(Data entries)

--

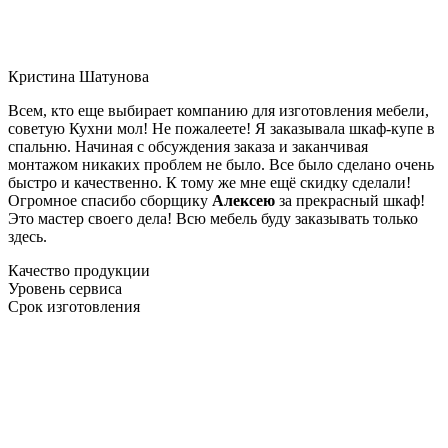
Кристина Шатунова
Всем, кто еще выбирает компанию для изготовления мебели,
советую Кухни мол! Не пожалеете! Я заказывала шкаф-купе в
спальню. Начиная с обсуждения заказа и заканчивая
монтажом никаких проблем не было. Все было сделано очень
быстро и качественно. К тому же мне ещё скидку сделали!
Огромное спасибо сборщику
Алексею
за прекрасный шкаф!
Это мастер своего дела! Всю мебель буду заказывать только
здесь.
Качество продукции
Уровень сервиса
Срок изготовления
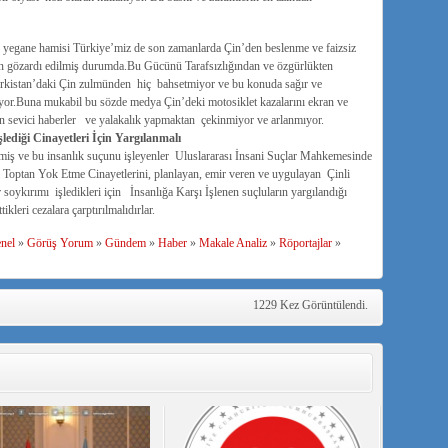
 yegane hamisi Türkiye’miz de son zamanlarda Çin’den beslenme ve faizsiz
an gözardı edilmiş durumda.Bu Gücünü Tarafsızlığından ve özgürlükten
ürkistan’daki Çin zulmünden hiç bahsetmiyor ve bu konuda sağır ve
yor.Buna mukabil bu sözde medya Çin’deki motosiklet kazalarını ekran ve
in sevici haberler ve yalakalık yapmaktan çekinmiyor ve arlanmıyor.
ediği Cinayetleri İçin Yargılanmalı
lmiş ve bu insanlık suçunu işleyenler Uluslararası İnsani Suçlar Mahkemesinde
rı Toptan Yok Etme Cinayetlerini, planlayan, emir veren ve uygulayan Çinli
ykırımı işledikleri için İnsanlığa Karşı İşlenen suçluların yargılandığı
leri cezalara çarptırılmalıdırlar.
nel
»
Görüş Yorum
»
Gündem
»
Haber
»
Makale Analiz
»
Röportajlar
»
1229 Kez Görüntülendi.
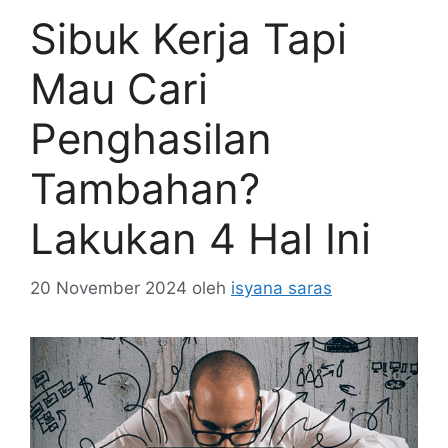
Sibuk Kerja Tapi
Mau Cari
Penghasilan
Tambahan?
Lakukan 4 Hal Ini
20 November 2024
oleh
isyana saras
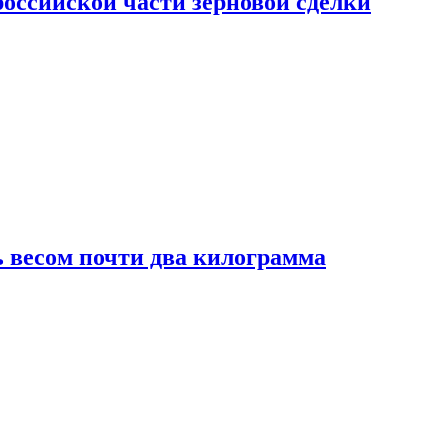
ссийской части зерновой сделки
 весом почти два килограмма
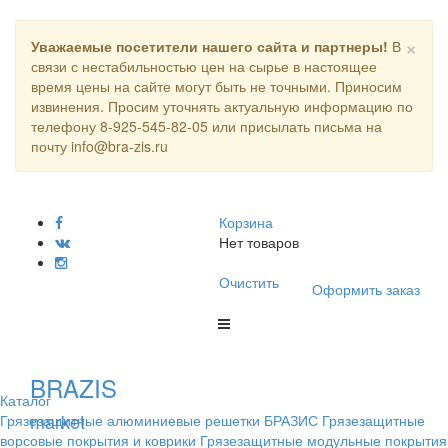
×
Уважаемые посетители нашего сайта и партнеры!
В
связи с нестабильностью цен на сырье в настоящее
время цены на сайте могут быть не точными. Приносим
извинения. Просим уточнять актуальную информацию по
телефону 8-925-545-82-05 или присылать письма на
почту info@bra-zis.ru
Корзина
Нет товаров
Очистить
Оформить заказ
BRAZIS
Каталог
market
Грязезащитные алюминиевые решетки БРАЗИС
Грязезащитные
ворсовые покрытия и коврики
Грязезащитные модульные покрытия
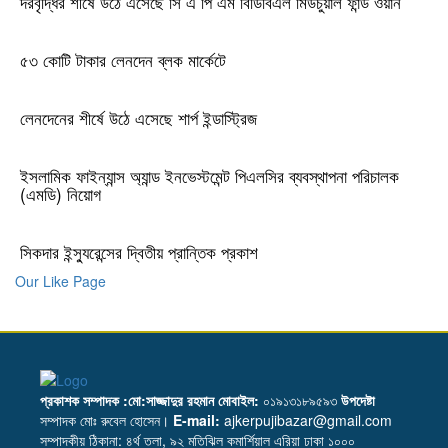
দরবৃদ্ধির শীর্ষে উঠে এসেছে সি এ পি এম বিডিবিএল মিউচুয়াল ফান্ড ওয়ান
৫৩ কোটি টাকার লেনদেন ব্লক মার্কেটে
লেনদেনের শীর্ষে উঠে এসেছে শার্প ইন্ডাস্ট্রিজ
ইসলামিক ফাইন্যান্স অ্যান্ড ইনভেস্টমেন্ট পিএলসির ব্যবস্থাপনা পরিচালক
(এমডি) নিয়োগ
সিকদার ইন্স্যুরেন্সের দ্বিতীয় প্রান্তিক প্রকাশ
Our Like Page
প্রকাশক সম্পাদক :মো:সাজ্জাদুর রহমান
মোবাইল:
০১৯১৩১৮৯৫৯৩
উপদেষ্টা
সম্পাদক মোঃ রুবেল হোসেন।
E-mail:
ajkerpujibazar@gmail.com
সম্পাদকীয় ঠিকানা: ৪র্থ তলা, ৯২ মতিঝিল কমার্শিয়াল এরিয়া ঢাকা ১০০০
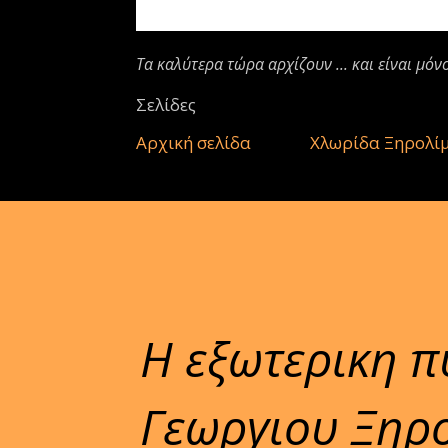
Τα καλύτερα τώρα αρχίζουν ... και είναι μόν
Σελίδες
Αρχική σελίδα
Χλωρίδα Ξηρολί
Η εξωτερικη π
Γεωργιου Ξηρο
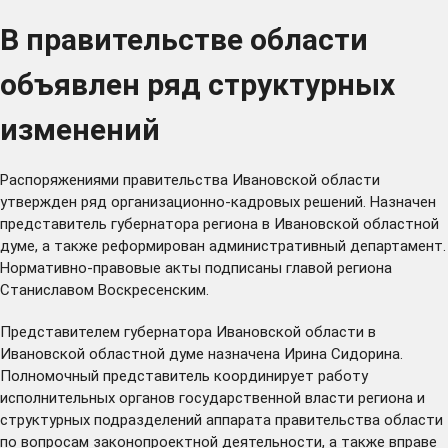
В правительстве области
объявлен ряд структурных
изменений
Распоряжениями правительства Ивановской области
утвержден ряд организационно-кадровых решений. Назначен
представитель губернатора региона в Ивановской областной
думе, а также реформирован административный департамент.
Нормативно-правовые акты подписаны главой региона
Станиславом Воскресенским.
Представителем губернатора Ивановской области в
Ивановской областной думе назначена Ирина Сидорина.
Полномочный представитель координирует работу
исполнительных органов государственной власти региона и
структурных подразделений аппарата правительства области
по вопросам законопроектной деятельности, а также вправе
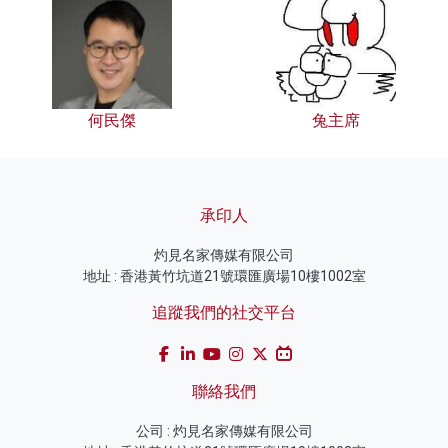
何民傑
兔主席
承印人
灼見名家傳媒有限公司
地址 : 香港黃竹坑道21號環匯廣場10樓1002室
追蹤我們的社交平台
聯絡我們
公司 : 灼見名家傳媒有限公司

--

Instructions for the task => Out of the preceding entries, pull each line that contains the word "губернатора".

Task answer =>
представитель губернатора региона в Ивановской областной
Представителем губернатора Ивановской области в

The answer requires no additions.